What this task involves
Could you please retype the records exactly, minus their pictures?

Data extracted from a collection:

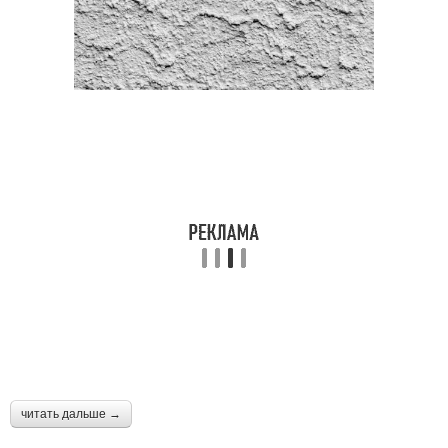
читать дальше →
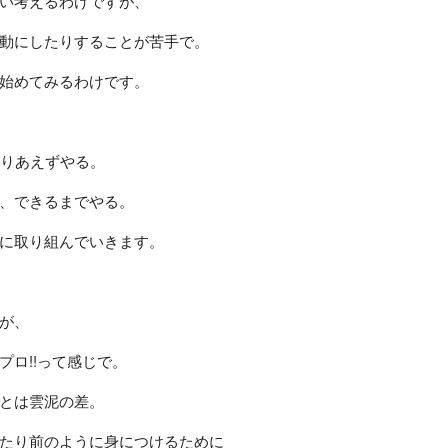
い考えるわけですが、
動にしたりすることが苦手で。
始めてみるわけです。
とりあえずやる。
、できるまでやる。
に取り組んでいきます。
が、
ロ!!って感じで。
とは雲泥の差。
たり前のように身につけるために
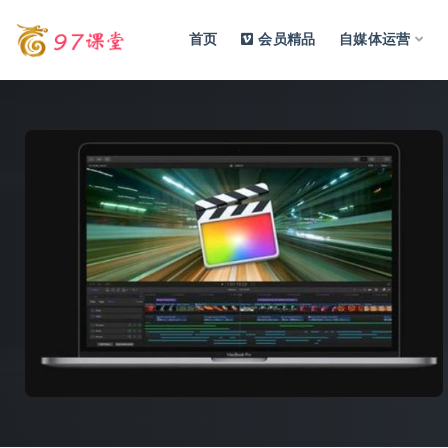
首页
会员精品
自媒体运营
全部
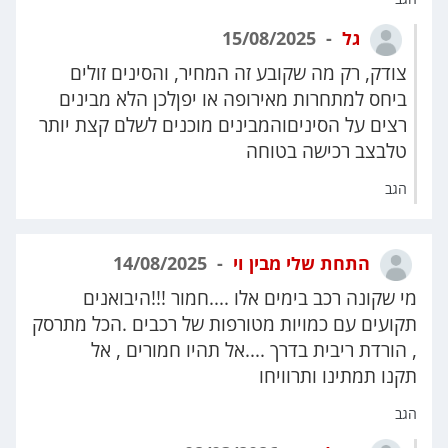
גל
15/08/2025
צודק, רק מה שקובע זה המחיר, והסינים זולים
ביחס למתחרות מאירופה או יפןלכן הלא מבינים
רצים על הסיניםוהמבינים מוכנים לשלם קצת יותר
טלבצב רכישה בטוחה
הגב
התחת שלי מבין וי
14/08/2025
מי שקונה רכב בימים אלו ....חמור !!!היבואנים
תקועים עם כמויות מטורפות של רכבים .הכל מתרסק
, הורדת ריבית בדרך ....אל תהיו חמורים , אל
תקנו תמתינו ותרוויחו
הגב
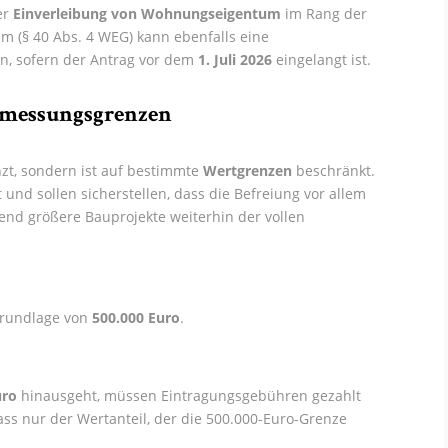
er
Einverleibung von Wohnungseigentum
im Rang der
(§ 40 Abs. 4 WEG) kann ebenfalls eine
, sofern der Antrag vor dem
1. Juli 2026
eingelangt ist.
emessungsgrenzen
zt, sondern ist auf bestimmte
Wertgrenzen
beschränkt.
und sollen sicherstellen, dass die Befreiung vor allem
end größere Bauprojekte weiterhin der vollen
grundlage von
500.000 Euro
.
uro
hinausgeht, müssen Eintragungsgebühren gezahlt
dass nur der Wertanteil, der die 500.000-Euro-Grenze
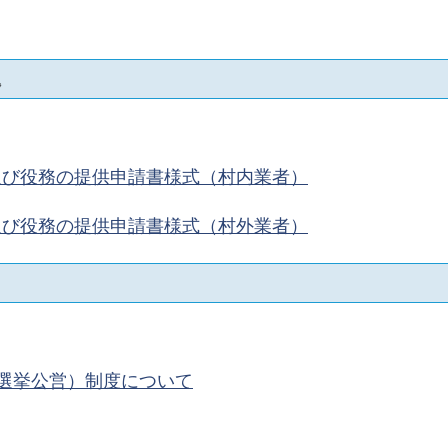
込
入及び役務の提供申請書様式（村内業者）
入及び役務の提供申請書様式（村外業者）
選挙公営）制度について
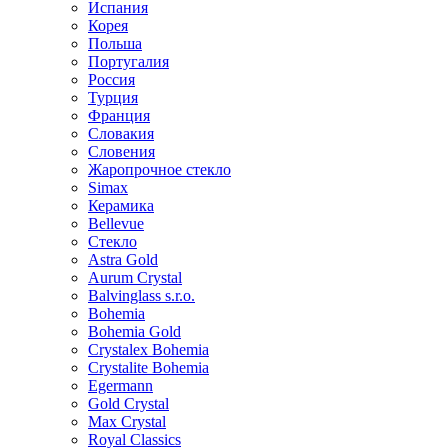
Испания
Корея
Польша
Португалия
Россия
Турция
Франция
Словакия
Словения
Жаропрочное стекло
Simax
Керамика
Bellevue
Стекло
Astra Gold
Aurum Crystal
Balvinglass s.r.o.
Bohemia
Bohemia Gold
Crystalex Bohemia
Crystalite Bohemia
Egermann
Gold Crystal
Max Crystal
Royal Classics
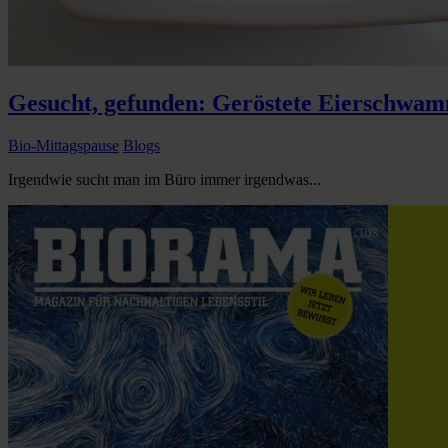
Gesucht, gefunden: Geröstete Eierschwam
Bio-Mittagspause
Blogs
Irgendwie sucht man im Büro immer irgendwas...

Answer below
читать дальше →
い考えるわけですが、
動にしたりすることが苦手で。
始めてみるわけです。
とりあえずやる。
、できるまでやる。
に取り組んでいきます。
が、
ロ!!って感じで。
とは雲泥の差。
たり前のように身につけるために
首页
会员精品
自媒体运营
全部
גל
15/08/2025
צודק, רק מה שקובע זה המחיר, והסינים זולים
ביחס למתחרות מאירופה או יפןלכן הלא מבינים
רצים על הסיניםוהמבינים מוכנים לשלם קצת יותר
טלבצב רכישה בטוחה
הגב
התחת שלי מבין וי
14/08/2025
מי שקונה רכב בימים אלו ....חמור !!!היבואנים
תקועים עם כמויות מטורפות של רכבים .הכל מתרסק
, הורדת ריבית בדרך ....אל תהיו חמורים , אל
תקנו תמתינו ותרוויחו
הגב
er
Einverleibung von Wohnungseigentum
im Rang der
(§ 40 Abs. 4 WEG) kann ebenfalls eine
, sofern der Antrag vor dem
1. Juli 2026
eingelangt ist.
emessungsgrenzen
zt, sondern ist auf bestimmte
Wertgrenzen
beschränkt.
und sollen sicherstellen, dass die Befreiung vor allem
end größere Bauprojekte weiterhin der vollen
grundlage von
500.000 Euro
.
uro
hinausgeht, müssen Eintragungsgebühren gezahlt
dass nur der Wertanteil, der die 500.000-Euro-Grenze
込
入及び役務の提供申請書様式（村内業者）
入及び役務の提供申請書様式（村外業者）
選挙公営）制度について
Испания
Корея
Польша
Португалия
Россия
Турция
Франция
Словакия
Словения
Жаропрочное стекло
Simax
Керамика
Bellevue
Стекло
Astra Gold
Aurum Crystal
Balvinglass s.r.o.
Bohemia
Bohemia Gold
Crystalex Bohemia
Crystalite Bohemia
Egermann
Gold Crystal
Max Crystal
Royal Classics
Gesucht, gefunden: Geröstete Eierschwam
Bio-Mittagspause
Blogs
Irgendwie sucht man im Büro immer irgendwas...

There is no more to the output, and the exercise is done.